### Given data

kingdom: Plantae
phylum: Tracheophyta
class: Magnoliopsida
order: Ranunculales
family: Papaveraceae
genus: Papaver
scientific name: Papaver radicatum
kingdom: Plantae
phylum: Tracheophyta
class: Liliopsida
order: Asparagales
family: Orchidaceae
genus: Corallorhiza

### What you will do
Format all the lines of the entries above as a Markdown table with the columns Row and Line. Put the row number in Row and the line in Line, and leave out blank lines.

### Reply
| Row | Line |
|---|---|
| 1 | kingdom: Plantae |
| 2 | phylum: Tracheophyta |
| 3 | class: Magnoliopsida |
| 4 | order: Ranunculales |
| 5 | family: Papaveraceae |
| 6 | genus: Papaver |
| 7 | scientific name: Papaver radicatum |
| 8 | kingdom: Plantae |
| 9 | phylum: Tracheophyta |
| 10 | class: Liliopsida |
| 11 | order: Asparagales |
| 12 | family: Orchidaceae |
| 13 | genus: Corallorhiza |